◆ Dataset

********

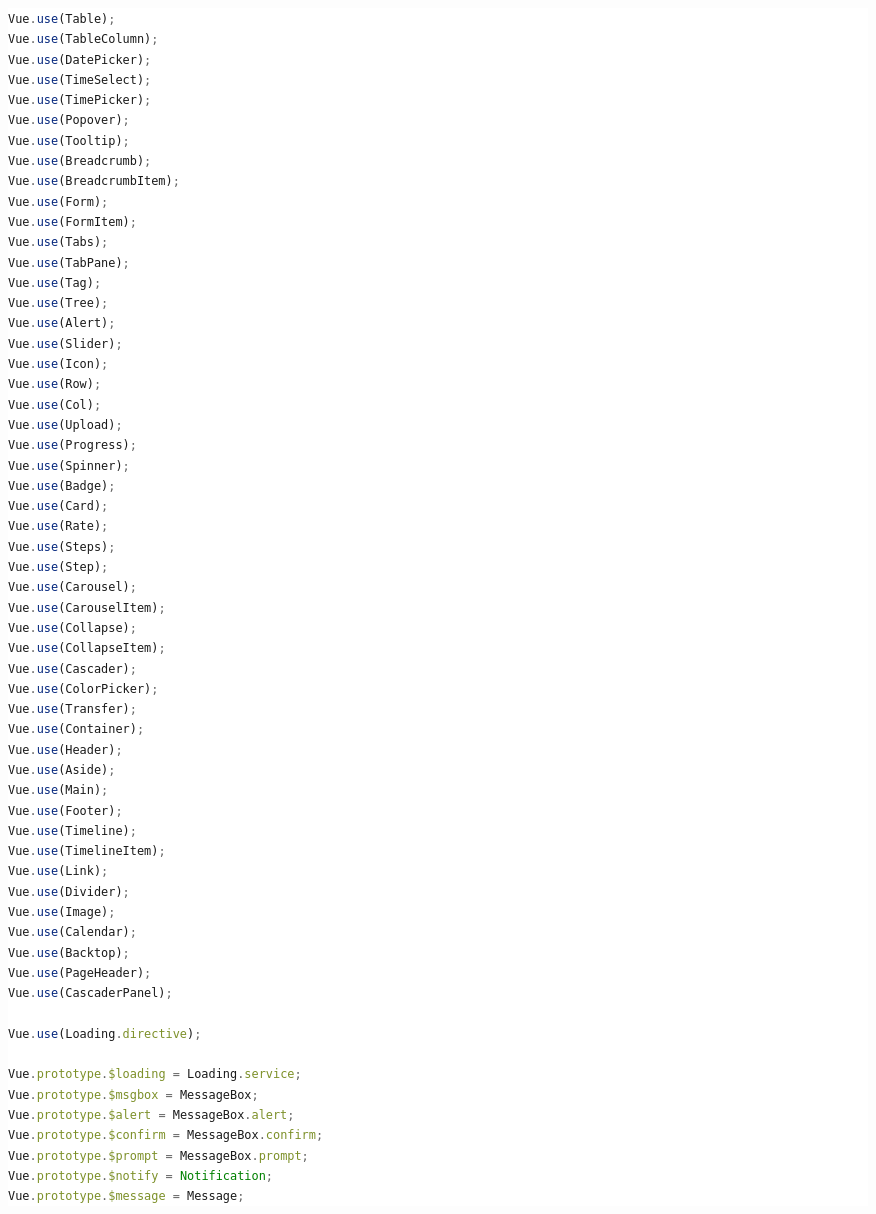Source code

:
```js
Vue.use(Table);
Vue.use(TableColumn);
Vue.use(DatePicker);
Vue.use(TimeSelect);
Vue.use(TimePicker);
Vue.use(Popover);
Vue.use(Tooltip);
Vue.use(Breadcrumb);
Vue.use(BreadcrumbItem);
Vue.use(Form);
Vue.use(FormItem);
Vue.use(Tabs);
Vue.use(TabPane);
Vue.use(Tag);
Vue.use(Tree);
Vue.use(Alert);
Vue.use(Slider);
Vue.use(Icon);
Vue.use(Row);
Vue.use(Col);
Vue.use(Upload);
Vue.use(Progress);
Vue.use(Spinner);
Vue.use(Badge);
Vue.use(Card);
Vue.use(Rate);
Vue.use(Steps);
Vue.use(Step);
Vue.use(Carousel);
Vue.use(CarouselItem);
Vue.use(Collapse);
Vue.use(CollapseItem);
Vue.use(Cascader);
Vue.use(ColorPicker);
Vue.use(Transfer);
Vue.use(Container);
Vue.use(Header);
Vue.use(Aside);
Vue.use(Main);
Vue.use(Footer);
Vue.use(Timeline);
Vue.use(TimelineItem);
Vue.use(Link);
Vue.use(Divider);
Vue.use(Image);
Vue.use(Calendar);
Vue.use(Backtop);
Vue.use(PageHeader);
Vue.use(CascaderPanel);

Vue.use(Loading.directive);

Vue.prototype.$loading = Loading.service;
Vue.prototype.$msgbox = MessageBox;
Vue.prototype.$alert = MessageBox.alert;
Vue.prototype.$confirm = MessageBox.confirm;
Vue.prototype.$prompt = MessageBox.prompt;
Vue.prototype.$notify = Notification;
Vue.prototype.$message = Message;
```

********

◆ The problem
What number of lines in the records hold "prototype"? Reply with that number alone.

◆ Task result
7